Banyak perusahaan di Jepang membuat aturan baru pemakaian masker kepada para karyawan. Meskipun beberapa karyawan merasa was-was, mereka tetap mematuhi aturan dari Supervisor. Pada bulan April tahun lalu dimana masker menjadi barang yang langka, beberapa sekolah menetapkan aturan bahwa hanya masker berwarna putih yang diperbolehkan untuk dipakai saat berada di sekolah. Masker homemade tidak diperbolehkan. Dengan kata lain, beberapa sekolah tersebut memaksa siswanya untuk membeli masker yang saat itu harganya sangat mahal.

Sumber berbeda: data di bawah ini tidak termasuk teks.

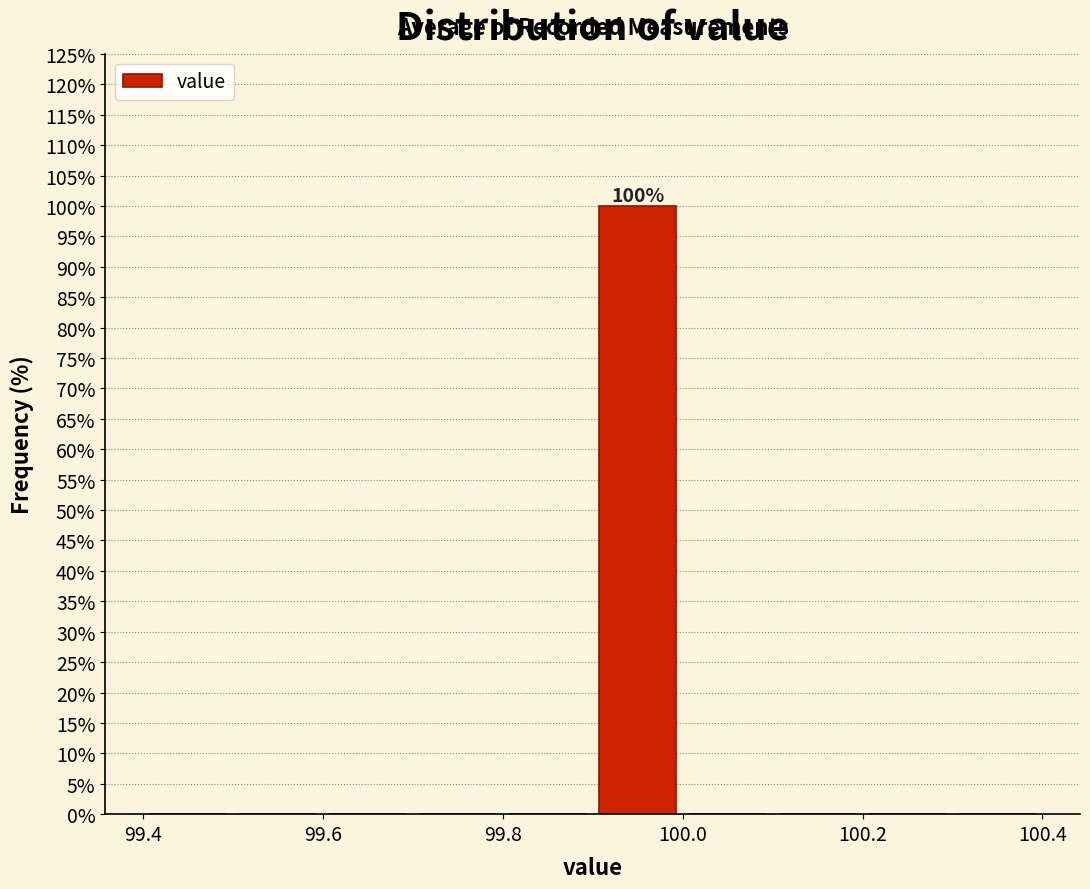

Over which range of the x-axis is the bar tallest?

99.9 to 100.0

Orang Jepang cenderung tidak terobsesi untuk menentang perusahaan atau senior mereka. Karenanya, banyak orang yang lebih memilih memakai beragam masker untuk menyenangkan orang lain.

Memakai Yukata Selama di Ryokan

Ryokan Jepang
Suasana malam hari di dalam ryokan Jepang (pakutaso.com)

Chang Yiyi menceritakan pengalamannya ketika menginap di sebuah ryokan.

Suatu waktu, Chang Yiyi menginap di sebuah ryokan yang resepsionisnya menawarkan yukata kepada para tamu. Keramahtamahan ini membuat ia terkesan. Ketika Chang Yiyi check in, pegawai ryokan menyebutkan banyak peraturan yang harus dipatuhi selama berada di ryokan tersebut. Di antara banyaknya peraturan, ada satu peraturan yang membuat Chang Yiyi terkejut. Yaitu, para tamu diwajibkan mengenakan yukata dan sandal selama berada di ryokan tersebut. Peraturan ketat di perusahaan masih bisa dimaklumi, tetapi peraturan ketat di ryokan ketika pengunjung ingin bersantai terdengar aneh.

Sesuai peraturan, pada hari Jumat para tamu terlihat mengenakan yukata. Namun, di akhir pekan terlihat ada banyak tamu yang tidak mengenakan yukata tetapi malah mengenakan pakaian santai. Mengetahui hal ini, pegawai ryokan hanya diam saja dan tidak menegur. Chang Yiyi tidak habis pikir, jika seperti itu mengapa peraturan yukata di ryokan tersebut tidak dihapus saja.

Peraturan Aneh Lainnya

Salaryman Jepang sisi gelap japanesestation.com
Ilustrasi orang Jepang kelelahan (pakutaso.com)

Di Jepang, hampir semua hal ada aturannya. Mengikuti peraturan memang akan meningkatkan efisiensi dan mempertahankan standar kualitas. Tetapi, bagaimana jika ada peraturan yang ada terlalu banyak?

Henna Kousoku, sebuah buku yang berisi peraturan-peraturan sekolah yang aneh dari seluruh sekolah yang ada di Jepang. Buku tersebut dilengkapi dengan ilustrasi yang lucu dan komentar sarkas. Sebuah sekolah di Jepang menyuruh para siswanya untuk ”Datanglah ke sekolah seolah-olah kamu menghadiri pesta”, disertai dengan sebuah ilustrasi yang menggambarkan seorang siswa bertanya ke guru, apakah itu berarti mereka boleh membawa camilan ke sekolah. Lalu, ada sekolah lain yang mengharuskan para siswa untuk bertepuk tangan ketika guru akan memasuki ruang kelas. Para siswa bertanya-tanya apakah dengan memberi tepuk tangan, guru akan mengurangi jumlah soal ujian sebagai balasannya. Orang Jepang pasti bosan dan lelah dengan peraturan aneh seperti ini.

Meskipun ada peraturan yang dianggap aneh dan bisa dicabut, untuk beberapa alasan aturan tersebut masih tetap berlaku. Sistem kerja di Jepang yang berdasarkan senioritas perlahan-lahan runtuh, tetapi orang-orang enggan untuk menolak preseden. Hal ini menyebabkan peraturan yang ditulis oleh Senior menjadi sulit untuk diubah.

Untuk melakukan reformasi terhadap peraturan lama membutuhkan usaha yang besar. Tanpa komitmen yang kuat, status quo tidak akan berubah atau keadaan tetap sama seperti sebelumnya. Meskpiun seperti itu, ada beberapa reformis pemberani. Seorang kepala sekolah di SMP yang ada di Tokyo, membuat kehebohan sesaat setelah diangkat menjadi kepala sekolah. Dia menghapus peraturan sekolah agar bisa mendidik siswa untuk menghormati individualitas dan keberagaman daripada hanya mematuhi peraturan.